- [TASK DETAILS] Copy every record that follows, word for word.

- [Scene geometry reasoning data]
>>
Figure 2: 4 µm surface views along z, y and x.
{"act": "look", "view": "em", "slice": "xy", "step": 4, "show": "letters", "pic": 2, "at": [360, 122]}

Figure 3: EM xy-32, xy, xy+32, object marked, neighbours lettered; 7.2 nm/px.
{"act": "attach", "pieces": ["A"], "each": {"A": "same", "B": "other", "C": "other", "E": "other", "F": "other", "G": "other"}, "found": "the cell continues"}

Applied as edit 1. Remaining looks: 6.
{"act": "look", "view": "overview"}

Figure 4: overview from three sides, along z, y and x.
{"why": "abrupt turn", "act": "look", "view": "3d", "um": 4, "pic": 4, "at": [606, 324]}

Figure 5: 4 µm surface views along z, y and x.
<<
- [EXERCISE ANSWER]
Figure 2: 4 µm surface views along z, y and x.
{"act": "look", "view": "em", "slice": "xy", "step": 4, "show": "letters", "pic": 2, "at": [360, 122]}

Figure 3: EM xy-32, xy, xy+32, object marked, neighbours lettered; 7.2 nm/px.
{"act": "attach", "pieces": ["A"], "each": {"A": "same", "B": "other", "C": "other", "E": "other", "F": "other", "G": "other"}, "found": "the cell continues"}

Applied as edit 1. Remaining looks: 6.
{"act": "look", "view": "overview"}

Figure 4: overview from three sides, along z, y and x.
{"why": "abrupt turn", "act": "look", "view": "3d", "um": 4, "pic": 4, "at": [606, 324]}

Figure 5: 4 µm surface views along z, y and x.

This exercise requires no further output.